Who changed the API key? When? Why? With .env files, you'll never know. Someone overwrites it, someone copies the wrong value, and three hours later you're debugging a production issue because staging credentials ended up in prod.

Infisical provides version history, access logs, and change tracking for every secret.

The AI angle is real, not hypothetical

Consider what happens with a typical AI-assisted workflow:

  1. Developer has .env with DB_URL=mongodb://root:p4ssw0rd@prod-server:27017/
  2. Developer asks Claude Code: "Help me debug the database connection"
  3. The AI reads the project context, including .env
  4. The secret is now in the API request to the AI provider

With infisical run --, that .env file doesn't exist. The AI sees a clean justfile with infisical run -- prefixes. It understands the pattern. It can help you debug without ever seeing your actual credentials.

Your secrets stay where they belong: in the vault, not in context windows.

Setting it up: 15 lines to a secure workflow

1. Install just and Infisical

# macOS
brew install just infisical/get-cli/infisical

# Linux
curl --proto '=https' --tlsv1.2 -sSf https://just.systems/install.sh | bash
curl -1sLf 'https://dl.cloudsmith.io/public/infisical/infisical-cli/setup.deb.sh' | sudo bash
sudo apt-get install infisical

2. Login and initialize

infisical login
infisical init    # Links your repo to an Infisical project

3. Create your justfile

# Start all services
init:
    infisical run -- docker compose up -d

# Run your app
serve:
    infisical run -- npm run dev

# Run tests
test:
    infisical run -- npm test

# Run with a specific environment
serve-staging:
    infisical run --env=staging -- npm run dev

4. Add .env to .gitignore (if you haven't already)

.env
**/*.env
secrets.json

That's it. From now on, just serve handles everything.

The team workflow

Here's what the daily workflow looks like:

  • Morning: just init to start services, just serve to run the app. No copying files, no asking teammates for secrets.
  • New feature needs a new secret: Add it in Infisical's dashboard. Team gets it automatically next time they run any just command.
  • New team member: infisical login, just serve. Done.
  • AI pair programming: Ask Claude Code anything. It sees your justfile, understands the pattern, and helps you without ever accessing your secrets.

Common objections

"But Infisical adds a network dependency." True. If Infisical is down, infisical run fails. For CI/CD, you can use Infisical's service tokens with caching. For local dev, the CLI caches secrets locally (encrypted). It's not a hard dependency for offline work.

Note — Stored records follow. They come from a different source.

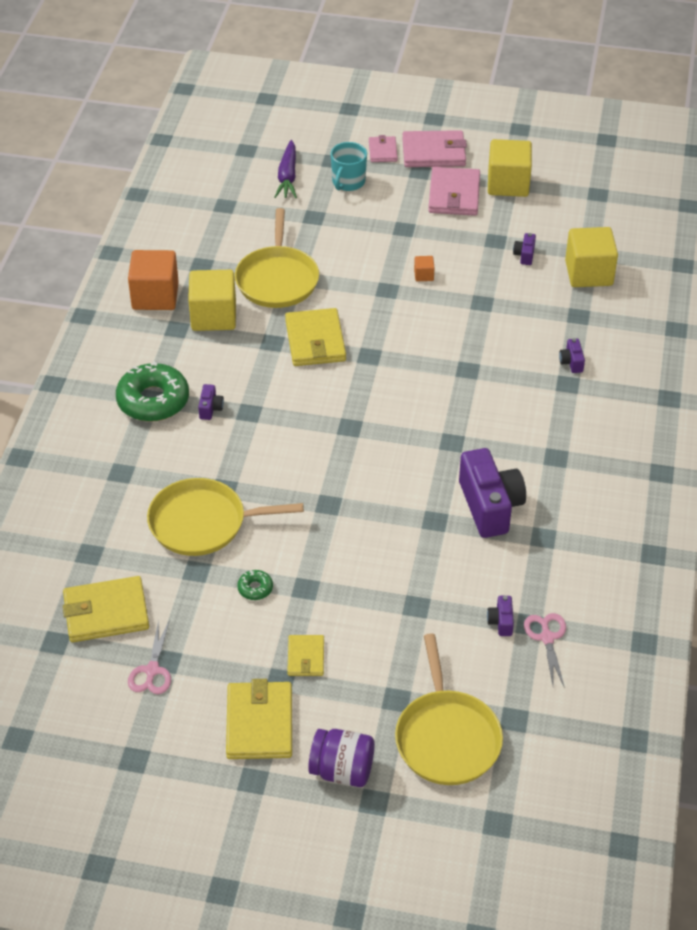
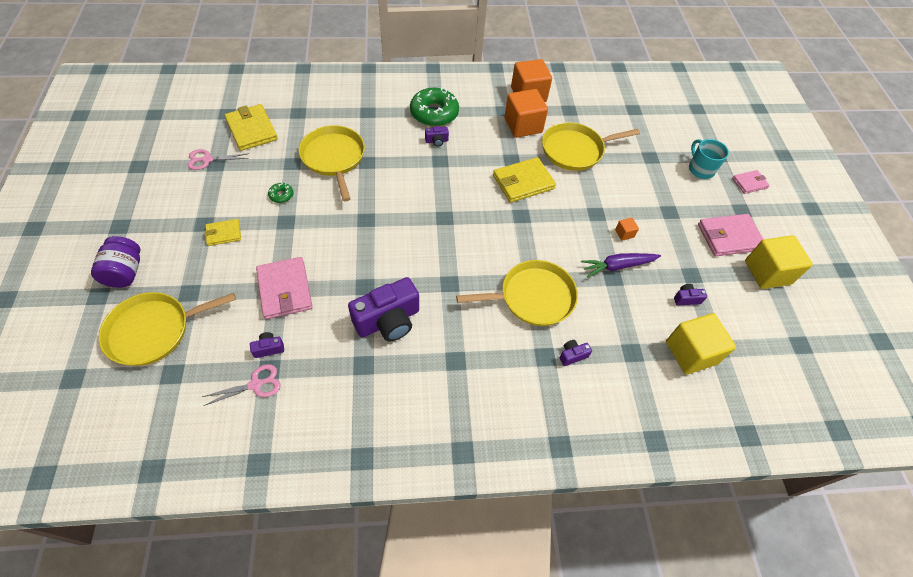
camera: 70 degrees right, 10 degrees up
(213, 316) = (523, 125): yellow cube -> orange cube
(259, 723) = (166, 220): yellow wallet -> none
(287, 177) = (684, 135): purple carrot -> purple carrot (617, 266)
(348, 182) = (700, 169): turquoise mug -> turquoise mug turned 60 degrees clockwise
(434, 152) = (771, 215): pink wallet -> pink wallet (285, 290)
(490, 374) = (533, 297): none -> yellow pan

"My team is small, .env files are fine." Today. But when you add your first AI coding tool — and you will — your threat surface changes overnight. Setting this up takes less time than recovering from a leaked secret.

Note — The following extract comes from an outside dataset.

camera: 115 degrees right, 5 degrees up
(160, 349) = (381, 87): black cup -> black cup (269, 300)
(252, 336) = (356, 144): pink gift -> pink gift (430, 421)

"Can I use something other than Infisical?" Absolutely. The pattern works with any secrets manager:

# Infisical
serve:
    infisical run -- npm run dev

# Doppler
serve:
    doppler run -- npm run dev

# 1Password CLI
serve:
    op run -- npm run dev

# AWS Secrets Manager (via chamber)
serve:
    chamber exec production -- npm run dev

The tool doesn't matter. The pattern does: secrets injected at runtime, never stored in files.

The bottom line

The combination of justfile + a secrets manager gives you:

  • Zero secrets in your repo for AI tools (or anyone else) to find
  • One command to run anything: just serve, just test, just deploy
  • Consistent environments across the team without manual file copying
  • Audit trails for who accessed which secrets and when
  • Language-agnostic task running that works for any project in your monorepo

Your .env file was a good idea in 2015. In 2025, with AI reading every file in your project, it's a liability. Replace it with a pattern that was built for how we actually work now.